O porvir de uma ilusão
Inácio Araújo
No mesmo dia em que leio sobre o início da campanha do “Tropa de Elite 2” ao Oscar, o Bope é afastado da operação da polícia do Rio que deu na prisão de um chefe do tráfico.
O Bope era suspeito de vazar a operação. O incorruptível Bope do filme, esse que não faltava quem aplaudisse no cinema quando se espancava alguém.
A primeira coisa que o traficante falou foi que 50% do que lucrava ia para suborno da polícia.
Mais um mito que vai pro beleléu?
Pode ser. O poder de corrupção do tráfico é absurdo, sabe-se.
Mas a questão me parece outra. Quase ao mesmo tempo passou na Mostra “Laranja Mecânica”. E o que me deixa intrigado é: o que leva essa quantidade imensa de brasileiros a acreditar que o mundo visto por José Padilha é mais verdadeiro que o visto por Stanley Kubrick?
O que nos leva a crer que uma solução simples (um batalhão bem treinado, um deputado com boas intenções etc., quer dizer, que o puro voluntarismo), já para não dizer simplória, vá resolver nossos problemas?
Quase ao mesmo tempo, ainda, São Paulo fazia uma megaoperação policial para desalojar alguns estudantes da Reitoria da USP.
A TV fez um fuá em torno disso. Nas cartas dos leitores dos jornais o que não faltou foi gente aplaudindo e com a tal história de dura lex, esses estudantes são privilegiados, e viva a polícia e coisa e tal.
A polícia paulista Ninguém imagina que os traficantes e similares daqui gastem menos de 50% dos seus gastos com suborno de policial. Ou imagina?
E as perdas do patrimônio?
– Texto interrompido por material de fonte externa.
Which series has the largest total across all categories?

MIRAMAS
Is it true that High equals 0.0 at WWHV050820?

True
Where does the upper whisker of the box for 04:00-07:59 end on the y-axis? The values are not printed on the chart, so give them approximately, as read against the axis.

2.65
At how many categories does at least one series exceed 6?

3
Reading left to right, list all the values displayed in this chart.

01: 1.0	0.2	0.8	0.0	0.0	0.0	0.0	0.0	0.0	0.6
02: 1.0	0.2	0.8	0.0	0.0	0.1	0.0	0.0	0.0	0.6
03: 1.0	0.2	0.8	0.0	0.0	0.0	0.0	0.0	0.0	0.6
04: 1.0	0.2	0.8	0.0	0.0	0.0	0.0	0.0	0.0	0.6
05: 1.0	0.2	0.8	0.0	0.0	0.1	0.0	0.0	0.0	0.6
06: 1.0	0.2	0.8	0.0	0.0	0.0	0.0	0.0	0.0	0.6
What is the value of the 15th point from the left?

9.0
Na TV parecia que tinham derrubado a USP inteira.
Muito bem: até onde se sabe, o mesmo reitor da USP envolvido com essa presepada ameaça devolver o prédio do MAC, onde se está fazendo uma reforma colossal, se duas ou três condições envolvendo uma pinimba dele com a Faculdade de Direito não forem atendidas.
Aí ninguém fala de patrimônio? Reformar um prédio de Detran para virar museu, empenhar uma nota nisso e depois devolver o prédio não é ameaça ao patrimônio público?
O que há com a gente?
Bem, posso estar bastante enganado. Mas esse terrível ressentimento que vejo por aqui, aqui em São Paulo sobretudo, me parece resultado de nossa longuíssima ditadura.
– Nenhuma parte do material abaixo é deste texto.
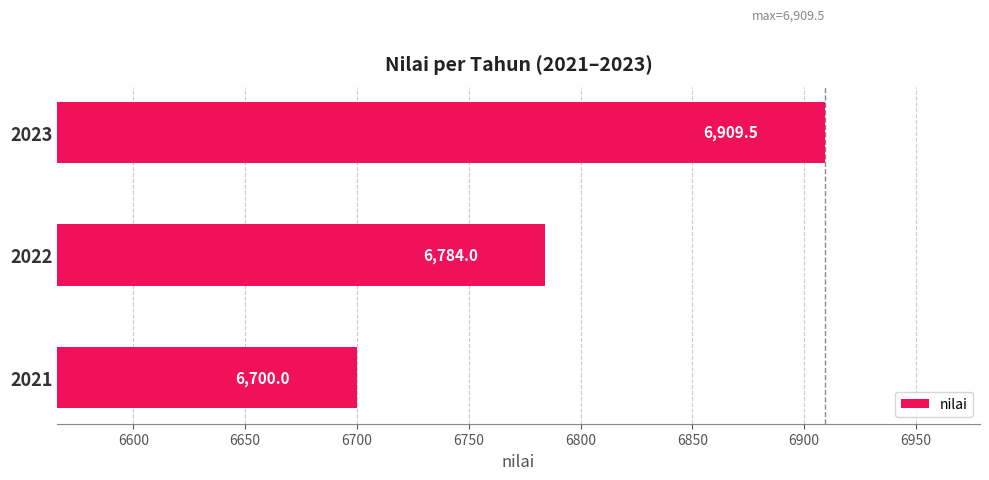

What is the average value?

6797.8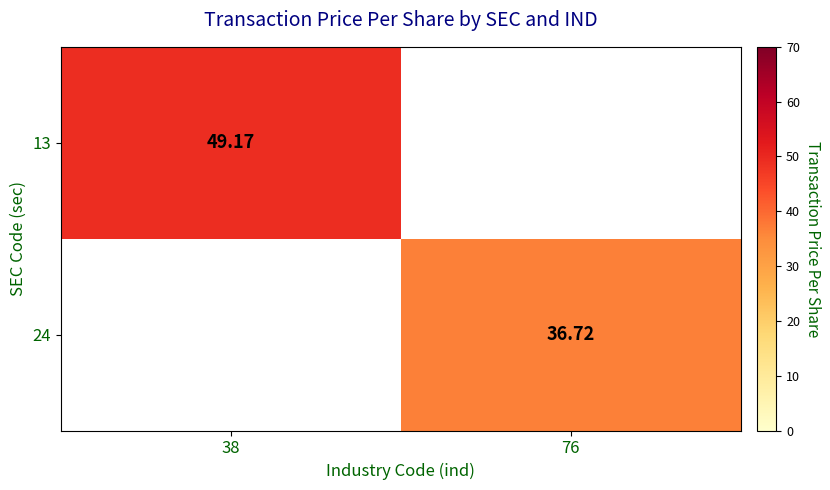

How many distinct data groups are displayed?

2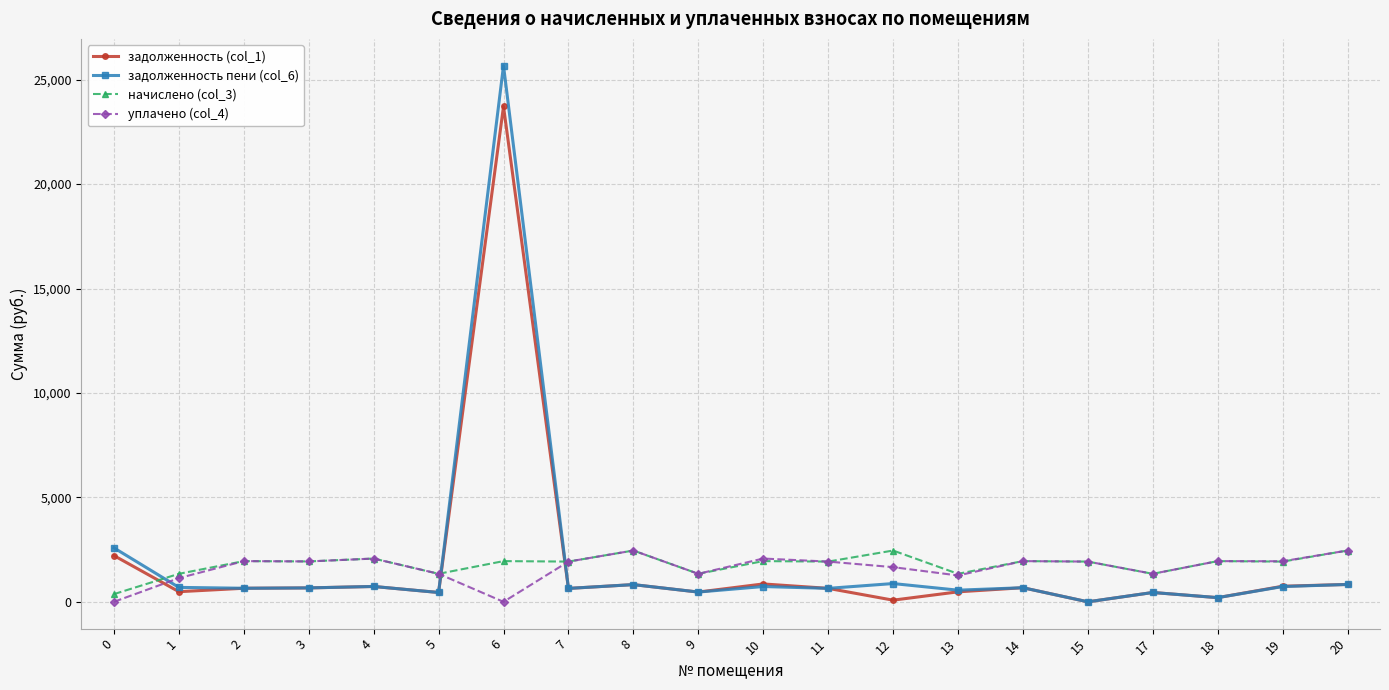

At which category does the chart reach its peak across all series?

6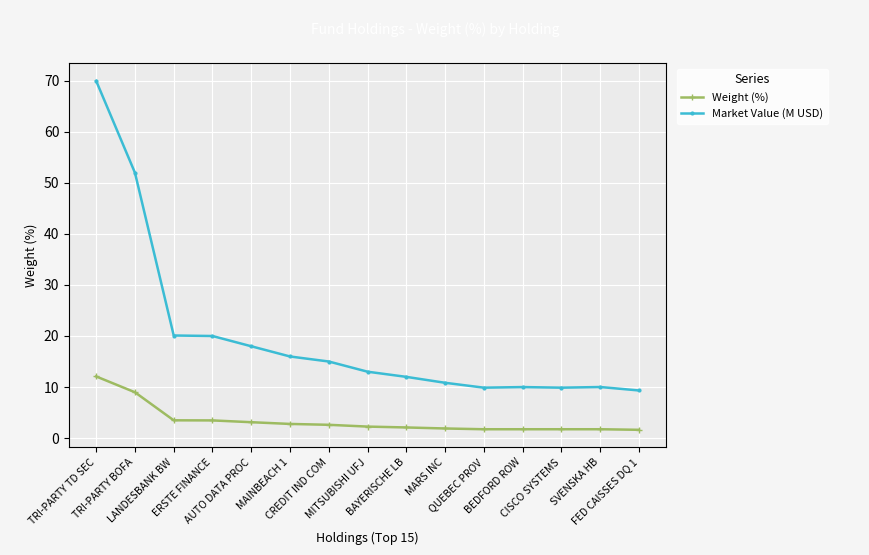

True or false: Market Value (M USD) and Weight (%) intersect in this chart.

False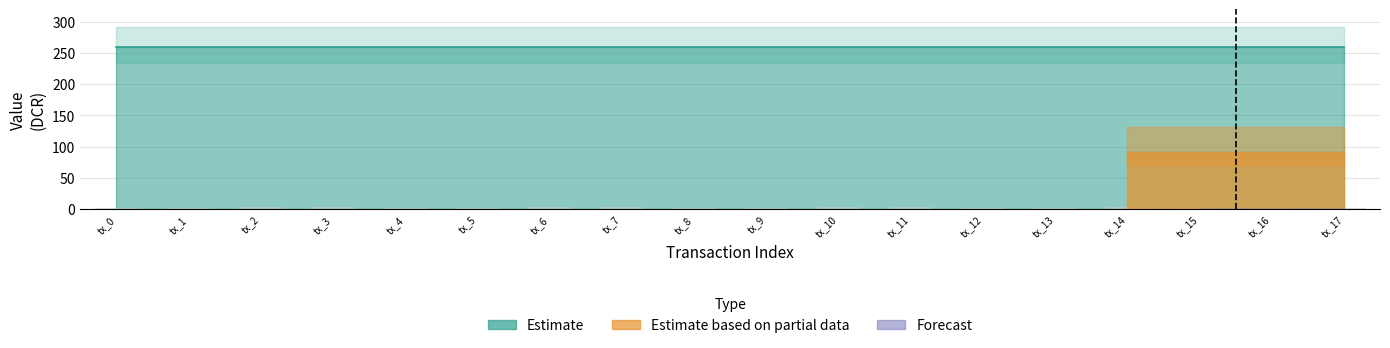

The chart shows a value of 2 at tx_9. True or false?

True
Ela não matou tanto como no Uruguai, Chile e Argentina.
Mas a extensão dela é assustadora. Foram, no total, 24 anos. Uma geração.
Tempo para criar uma mentalidade. A crença na lei e na ordem mais cretina, mais limitada. A ilusão de que não havia corrupção (quando o que não havia era liberdade de imprensa). A suposição de que o Congresso só existe para roubar. E por aí.
Na Argentina a coisa foi de uma tal violência, de uma tal sede de sangue que, quando foi finalmente vencida, a ditadura era odiada. É até hoje, aliás.
Talvez por isso eles façam boa literatura e bom cinema e não se iludam com soluções hollywoodianas.
Eles sabem que a vida está mais para “Laranja Mecânica” do que para “Tropa”. Mais para Borges do que para novela de televisão.